Disney on Parade
- Product type: Arena stage shows
- Produced by: NAWAL Productions
- Country: United States
- Introduced: December 25, 1969; 56 years ago
- Discontinued: 1976

= Disney on Parade (stage show) =

Series of touring arena stage shows

Disney on Parade was a series of touring arena stage shows produced by a joint venture between NBC and Walt Disney Productions, through their subsidiary Nawal Productions. Aimed primarily at children and families, the shows featured live performers portraying the roles of Disney characters in performances derived from various Disney films.

==History==
The initial concept for the production was conceived by Thomas Sarnoff and presented to his brother, Robert Sarnoff. The elder Sarnoff had served as the President of National Broadcasting Company (NBC) and CEO of Radio Corporation of America (RCA). NBC at the time aired The Wonderful World of Disney weekly anthology television series. To produce the show, Walt Disney Productions teamed with the network to create Nawal Productions, with NBC being the general partner and Disney the limited partner.

Following a trial run in Long Beach, California, the first edition of Disney on Parade launched at Chicago Stadium in Chicago, Illinois on December 25, 1969, and was an instant success. However, the show suffered from an overabundance of props, inexperienced performers, high costs and a run time of nearly three hours, so NBC replaced producer Bob Jani with Michel M. Grilikhes, who made effective changes, including rearranging or removing acts, to reduce costs and time without affecting the show's quality. Grilikhes, affectionately known to the cast and crew as "Mr. G", would executive-produce and direct further editions of Disney on Parade.

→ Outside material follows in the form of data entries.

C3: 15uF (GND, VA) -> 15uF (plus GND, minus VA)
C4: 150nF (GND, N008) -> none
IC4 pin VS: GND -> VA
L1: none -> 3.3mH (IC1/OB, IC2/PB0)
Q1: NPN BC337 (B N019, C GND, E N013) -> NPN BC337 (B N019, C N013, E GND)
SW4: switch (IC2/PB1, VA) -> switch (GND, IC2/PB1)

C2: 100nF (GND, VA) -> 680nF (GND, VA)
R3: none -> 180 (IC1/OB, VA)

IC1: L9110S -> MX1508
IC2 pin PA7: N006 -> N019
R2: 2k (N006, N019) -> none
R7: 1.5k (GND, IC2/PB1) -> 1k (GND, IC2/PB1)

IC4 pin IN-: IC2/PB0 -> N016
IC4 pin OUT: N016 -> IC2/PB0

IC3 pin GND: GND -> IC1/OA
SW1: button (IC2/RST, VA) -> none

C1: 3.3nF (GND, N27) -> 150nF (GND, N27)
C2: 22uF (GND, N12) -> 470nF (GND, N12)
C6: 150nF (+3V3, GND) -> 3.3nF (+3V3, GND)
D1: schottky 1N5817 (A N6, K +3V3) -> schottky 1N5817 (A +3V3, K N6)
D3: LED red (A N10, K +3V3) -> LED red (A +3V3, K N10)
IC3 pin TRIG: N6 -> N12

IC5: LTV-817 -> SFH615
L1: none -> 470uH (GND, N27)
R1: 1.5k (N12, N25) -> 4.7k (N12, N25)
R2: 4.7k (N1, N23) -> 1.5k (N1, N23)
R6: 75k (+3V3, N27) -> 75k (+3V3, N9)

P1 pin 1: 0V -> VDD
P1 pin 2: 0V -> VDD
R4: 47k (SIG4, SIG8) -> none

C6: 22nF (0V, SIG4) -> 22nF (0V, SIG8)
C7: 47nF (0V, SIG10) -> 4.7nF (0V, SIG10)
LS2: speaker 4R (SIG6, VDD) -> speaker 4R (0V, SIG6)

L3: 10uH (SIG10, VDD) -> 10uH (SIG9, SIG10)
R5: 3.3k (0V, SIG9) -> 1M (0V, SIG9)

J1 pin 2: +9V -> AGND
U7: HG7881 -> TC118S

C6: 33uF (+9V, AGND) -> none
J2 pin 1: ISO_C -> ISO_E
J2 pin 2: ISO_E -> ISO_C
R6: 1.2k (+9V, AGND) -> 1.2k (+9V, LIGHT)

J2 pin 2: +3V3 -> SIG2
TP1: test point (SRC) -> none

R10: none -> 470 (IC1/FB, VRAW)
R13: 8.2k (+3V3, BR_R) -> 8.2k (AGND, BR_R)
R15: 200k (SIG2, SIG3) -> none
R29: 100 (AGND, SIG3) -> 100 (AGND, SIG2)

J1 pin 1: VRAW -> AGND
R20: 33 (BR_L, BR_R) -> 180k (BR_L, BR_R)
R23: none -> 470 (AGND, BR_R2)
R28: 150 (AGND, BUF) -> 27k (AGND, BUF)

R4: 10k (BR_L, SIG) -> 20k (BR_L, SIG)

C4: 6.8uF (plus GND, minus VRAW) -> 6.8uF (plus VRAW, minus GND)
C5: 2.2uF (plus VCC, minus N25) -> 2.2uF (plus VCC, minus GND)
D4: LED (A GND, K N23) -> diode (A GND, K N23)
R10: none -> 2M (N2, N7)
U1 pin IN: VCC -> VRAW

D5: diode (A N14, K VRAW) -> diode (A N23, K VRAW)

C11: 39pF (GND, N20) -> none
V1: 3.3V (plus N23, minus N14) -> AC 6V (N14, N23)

Four editions of Disney on Parade, each with a different set of acts, would tour across the United States and around the world, including runs in South America, Europe, Asia and Australia; one of the Aussie first edition performances (promoted by Edgley International and TVW) at Bonython Park in Adelaide, Australia was videotaped in September 1971, and broadcast as a one-hour special on NBC's The Wonderful World of Disney three months later on December 19, 1971. The special reran on NBC on July 2, 1972.

Despite the videotaped performance being successful without any issues, Adelaide's run of Disney on Parade at Bonython Park that year later received a small amount of incidents throughout its run. One of its runs in Bonython on October 9 went into a halt after a large flying rig, a hexagon spinning wheel with six female aerialists (dressed as butterflies with large wings attached to their backs) hooked on strings inside collapsed and fell 30 feet to a platform after a safety chain snapped. All six of the performers were from Perth, with three of the aerialists suffered major injuries, while the other three suffered both minor pelvic and spinal injuries.

By 1976, the shows ceased performing internationally.

==Format==
Each edition of Disney on Parade typically began with Mickey Mouse and a cavalcade of Disney characters dancing on the stage and personally greeting members of the audience. The show would then present lavish musical segments, depicting characters and scenes from Disney films, alongside smaller comedy routines with characters like Donald Duck, Goofy and Herbie the Love Bug. Finally, the characters appeared together for a grand finale and bid the audience farewell. Each show was divided into two acts with one 15-minute intermission.

The arena stages typically sported a giant curtain, from which characters and sets would emerge, and a circular motion picture screen that would present clips from Disney features and shorts at the beginning of major acts.

==Reception==
Disney on Parade was well received by audiences and critics. The first edition's run at Madison Square Garden made a record $400,000 in advanced ticket sales. In other cities, many arenas set records on fastest-growing attendees. The first edition's run at the Los Angeles Memorial Sports Arena booked 200,000 people in its first 18 days of its run. In Cincinnati, Ohio, the first edition's run at the Cincinnati Gardens booked 81,702 people in its first five days of its run, and a 1971 run at the Salt Palace in Salt Lake City, Utah booked 77,255 people in nine days, in which around 38% of the city's then-population of 175,885. It later toured Europe, Australia, Asia and Latin America, making $64 million worldwide.